» EXERCISE GOAL
Copy out the lines of the records below, and only those lines, from the one with "left eye: (77, 109)" through the one with "left wrist: (51, 92)", exactly as they appear.

Human pose keypoint data
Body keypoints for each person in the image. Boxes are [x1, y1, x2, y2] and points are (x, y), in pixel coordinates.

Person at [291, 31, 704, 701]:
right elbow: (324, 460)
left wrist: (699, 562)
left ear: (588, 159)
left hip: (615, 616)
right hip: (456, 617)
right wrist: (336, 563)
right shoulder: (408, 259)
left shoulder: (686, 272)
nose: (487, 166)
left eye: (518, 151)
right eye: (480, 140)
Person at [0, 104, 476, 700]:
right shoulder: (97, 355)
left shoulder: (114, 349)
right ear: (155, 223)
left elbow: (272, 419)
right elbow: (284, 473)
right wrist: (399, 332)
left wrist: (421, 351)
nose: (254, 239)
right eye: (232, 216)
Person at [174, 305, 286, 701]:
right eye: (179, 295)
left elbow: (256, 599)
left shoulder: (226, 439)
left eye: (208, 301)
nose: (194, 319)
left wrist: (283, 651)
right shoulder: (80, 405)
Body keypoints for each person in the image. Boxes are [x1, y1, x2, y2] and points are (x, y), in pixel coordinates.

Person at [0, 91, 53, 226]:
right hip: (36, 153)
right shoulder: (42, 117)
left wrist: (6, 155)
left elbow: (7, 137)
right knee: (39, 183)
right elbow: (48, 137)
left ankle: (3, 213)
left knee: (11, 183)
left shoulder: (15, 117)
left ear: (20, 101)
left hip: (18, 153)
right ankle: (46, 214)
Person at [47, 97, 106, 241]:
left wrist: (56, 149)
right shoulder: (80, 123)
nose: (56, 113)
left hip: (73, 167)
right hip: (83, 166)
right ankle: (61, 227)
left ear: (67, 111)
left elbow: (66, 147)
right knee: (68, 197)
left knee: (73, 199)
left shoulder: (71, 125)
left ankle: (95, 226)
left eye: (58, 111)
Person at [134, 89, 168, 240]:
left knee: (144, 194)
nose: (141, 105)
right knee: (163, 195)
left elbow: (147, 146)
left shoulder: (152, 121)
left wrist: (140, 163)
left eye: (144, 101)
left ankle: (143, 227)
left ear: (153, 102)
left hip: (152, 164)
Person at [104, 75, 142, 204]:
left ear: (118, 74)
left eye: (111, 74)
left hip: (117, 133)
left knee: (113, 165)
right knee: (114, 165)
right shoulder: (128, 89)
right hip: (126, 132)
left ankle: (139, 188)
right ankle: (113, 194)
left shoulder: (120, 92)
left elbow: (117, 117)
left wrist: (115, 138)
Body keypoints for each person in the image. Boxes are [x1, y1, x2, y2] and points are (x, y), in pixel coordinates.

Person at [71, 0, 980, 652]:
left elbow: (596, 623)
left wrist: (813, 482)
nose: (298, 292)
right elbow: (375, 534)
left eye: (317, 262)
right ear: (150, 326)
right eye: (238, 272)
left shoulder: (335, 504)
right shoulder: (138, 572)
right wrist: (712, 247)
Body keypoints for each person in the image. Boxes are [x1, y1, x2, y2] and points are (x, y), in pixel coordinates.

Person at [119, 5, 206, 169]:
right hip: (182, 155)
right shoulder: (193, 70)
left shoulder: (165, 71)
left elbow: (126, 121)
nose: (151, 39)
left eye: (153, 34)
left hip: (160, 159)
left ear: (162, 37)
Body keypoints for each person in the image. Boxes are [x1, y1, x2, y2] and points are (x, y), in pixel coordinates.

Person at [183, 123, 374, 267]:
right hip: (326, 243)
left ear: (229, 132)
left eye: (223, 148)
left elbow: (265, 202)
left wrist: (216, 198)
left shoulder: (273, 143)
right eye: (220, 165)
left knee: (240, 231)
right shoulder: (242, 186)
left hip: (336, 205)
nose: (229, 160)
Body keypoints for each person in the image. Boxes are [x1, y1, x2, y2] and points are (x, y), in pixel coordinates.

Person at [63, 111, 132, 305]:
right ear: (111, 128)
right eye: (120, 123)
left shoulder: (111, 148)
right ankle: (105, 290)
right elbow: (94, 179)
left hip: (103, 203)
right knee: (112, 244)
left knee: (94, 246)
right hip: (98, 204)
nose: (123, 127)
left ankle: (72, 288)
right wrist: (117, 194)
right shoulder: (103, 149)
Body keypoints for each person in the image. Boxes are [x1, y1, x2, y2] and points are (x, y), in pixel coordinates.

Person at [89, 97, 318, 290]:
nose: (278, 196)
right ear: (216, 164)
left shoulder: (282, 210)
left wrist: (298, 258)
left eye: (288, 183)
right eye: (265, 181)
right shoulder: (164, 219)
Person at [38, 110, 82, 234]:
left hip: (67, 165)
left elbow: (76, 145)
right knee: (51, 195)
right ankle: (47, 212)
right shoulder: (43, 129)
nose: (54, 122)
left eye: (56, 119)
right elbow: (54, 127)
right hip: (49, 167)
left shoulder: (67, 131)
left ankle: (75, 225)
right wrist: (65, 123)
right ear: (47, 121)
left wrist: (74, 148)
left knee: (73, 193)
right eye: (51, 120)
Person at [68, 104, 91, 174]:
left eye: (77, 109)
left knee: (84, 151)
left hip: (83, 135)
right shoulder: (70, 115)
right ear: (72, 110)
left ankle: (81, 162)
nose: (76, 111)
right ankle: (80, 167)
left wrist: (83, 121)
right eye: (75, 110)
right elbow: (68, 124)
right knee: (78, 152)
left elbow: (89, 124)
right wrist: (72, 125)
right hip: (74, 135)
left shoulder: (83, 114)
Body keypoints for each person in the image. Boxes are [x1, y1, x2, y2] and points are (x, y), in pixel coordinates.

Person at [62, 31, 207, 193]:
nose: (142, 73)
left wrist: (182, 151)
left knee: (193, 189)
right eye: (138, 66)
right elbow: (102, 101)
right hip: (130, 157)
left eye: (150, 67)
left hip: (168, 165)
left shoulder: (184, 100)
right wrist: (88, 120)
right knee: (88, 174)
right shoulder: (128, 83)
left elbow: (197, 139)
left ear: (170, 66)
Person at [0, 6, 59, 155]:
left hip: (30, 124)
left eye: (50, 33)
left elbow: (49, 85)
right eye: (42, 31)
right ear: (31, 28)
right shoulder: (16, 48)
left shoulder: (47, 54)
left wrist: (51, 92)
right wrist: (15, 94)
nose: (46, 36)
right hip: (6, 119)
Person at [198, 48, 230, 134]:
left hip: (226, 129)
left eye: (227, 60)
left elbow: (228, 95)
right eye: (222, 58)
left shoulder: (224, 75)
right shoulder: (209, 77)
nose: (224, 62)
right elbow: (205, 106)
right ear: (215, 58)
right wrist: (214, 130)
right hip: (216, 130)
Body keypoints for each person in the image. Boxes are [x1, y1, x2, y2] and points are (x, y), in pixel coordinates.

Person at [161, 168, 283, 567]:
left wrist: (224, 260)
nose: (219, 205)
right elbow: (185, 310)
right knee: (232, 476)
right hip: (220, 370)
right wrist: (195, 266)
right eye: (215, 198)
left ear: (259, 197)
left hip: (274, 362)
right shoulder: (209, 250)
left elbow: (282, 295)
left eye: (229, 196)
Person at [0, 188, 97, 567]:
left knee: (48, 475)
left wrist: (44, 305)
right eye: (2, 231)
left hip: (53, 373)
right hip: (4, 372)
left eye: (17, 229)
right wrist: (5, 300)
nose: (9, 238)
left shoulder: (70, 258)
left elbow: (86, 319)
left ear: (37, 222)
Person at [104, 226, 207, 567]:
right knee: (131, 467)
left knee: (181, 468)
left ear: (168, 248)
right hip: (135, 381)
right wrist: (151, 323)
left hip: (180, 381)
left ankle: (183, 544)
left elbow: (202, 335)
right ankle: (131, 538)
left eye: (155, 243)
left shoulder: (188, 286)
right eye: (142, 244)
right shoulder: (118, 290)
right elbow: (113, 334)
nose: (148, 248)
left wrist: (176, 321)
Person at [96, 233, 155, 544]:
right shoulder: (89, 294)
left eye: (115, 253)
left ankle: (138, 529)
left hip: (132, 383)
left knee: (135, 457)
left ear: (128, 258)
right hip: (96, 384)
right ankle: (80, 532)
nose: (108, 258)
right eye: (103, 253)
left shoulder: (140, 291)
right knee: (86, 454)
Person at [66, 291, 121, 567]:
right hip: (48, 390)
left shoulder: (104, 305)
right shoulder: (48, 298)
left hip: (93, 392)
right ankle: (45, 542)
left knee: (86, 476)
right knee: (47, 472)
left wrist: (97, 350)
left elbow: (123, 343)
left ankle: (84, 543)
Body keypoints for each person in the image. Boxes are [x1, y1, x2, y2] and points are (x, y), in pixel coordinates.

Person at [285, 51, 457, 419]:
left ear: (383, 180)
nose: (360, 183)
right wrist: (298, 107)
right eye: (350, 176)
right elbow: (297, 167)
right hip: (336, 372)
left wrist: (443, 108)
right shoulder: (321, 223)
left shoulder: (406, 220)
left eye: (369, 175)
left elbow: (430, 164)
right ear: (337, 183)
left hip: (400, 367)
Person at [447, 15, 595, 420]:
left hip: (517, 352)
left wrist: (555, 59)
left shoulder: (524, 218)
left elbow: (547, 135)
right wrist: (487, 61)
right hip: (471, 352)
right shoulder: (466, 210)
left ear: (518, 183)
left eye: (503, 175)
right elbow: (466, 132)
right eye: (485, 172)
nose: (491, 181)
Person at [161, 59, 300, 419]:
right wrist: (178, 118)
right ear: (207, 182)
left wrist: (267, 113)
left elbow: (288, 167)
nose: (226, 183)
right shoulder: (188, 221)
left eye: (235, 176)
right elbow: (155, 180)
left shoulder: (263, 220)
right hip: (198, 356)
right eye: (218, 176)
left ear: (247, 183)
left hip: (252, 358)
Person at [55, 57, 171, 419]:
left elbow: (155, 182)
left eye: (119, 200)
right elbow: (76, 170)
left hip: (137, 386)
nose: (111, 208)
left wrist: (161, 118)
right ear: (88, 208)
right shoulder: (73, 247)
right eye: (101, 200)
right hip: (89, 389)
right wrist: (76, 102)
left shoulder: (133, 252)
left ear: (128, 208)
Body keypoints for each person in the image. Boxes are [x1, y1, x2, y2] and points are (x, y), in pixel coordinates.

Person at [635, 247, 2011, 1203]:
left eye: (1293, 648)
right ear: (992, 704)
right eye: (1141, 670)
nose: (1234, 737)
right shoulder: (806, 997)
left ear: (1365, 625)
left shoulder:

» EXERCISE OUTPUT
left eye: (77, 109)
left knee: (84, 151)
left hip: (83, 135)
right shoulder: (70, 115)
right ear: (72, 110)
left ankle: (81, 162)
nose: (76, 111)
right ankle: (80, 167)
left wrist: (83, 121)
right eye: (75, 110)
right elbow: (68, 124)
right knee: (78, 152)
left elbow: (89, 124)
right wrist: (72, 125)
right hip: (74, 135)
left shoulder: (83, 114)
Body keypoints for each person in the image. Boxes are [x1, y1, x2, y2] and points are (x, y), in pixel coordinates.

Person at [62, 31, 207, 193]:
nose: (142, 73)
left wrist: (182, 151)
left knee: (193, 189)
right eye: (138, 66)
right elbow: (102, 101)
right hip: (130, 157)
left eye: (150, 67)
left hip: (168, 165)
left shoulder: (184, 100)
right wrist: (88, 120)
right knee: (88, 174)
right shoulder: (128, 83)
left elbow: (197, 139)
left ear: (170, 66)
Person at [0, 6, 59, 155]:
left hip: (30, 124)
left eye: (50, 33)
left elbow: (49, 85)
right eye: (42, 31)
right ear: (31, 28)
right shoulder: (16, 48)
left shoulder: (47, 54)
left wrist: (51, 92)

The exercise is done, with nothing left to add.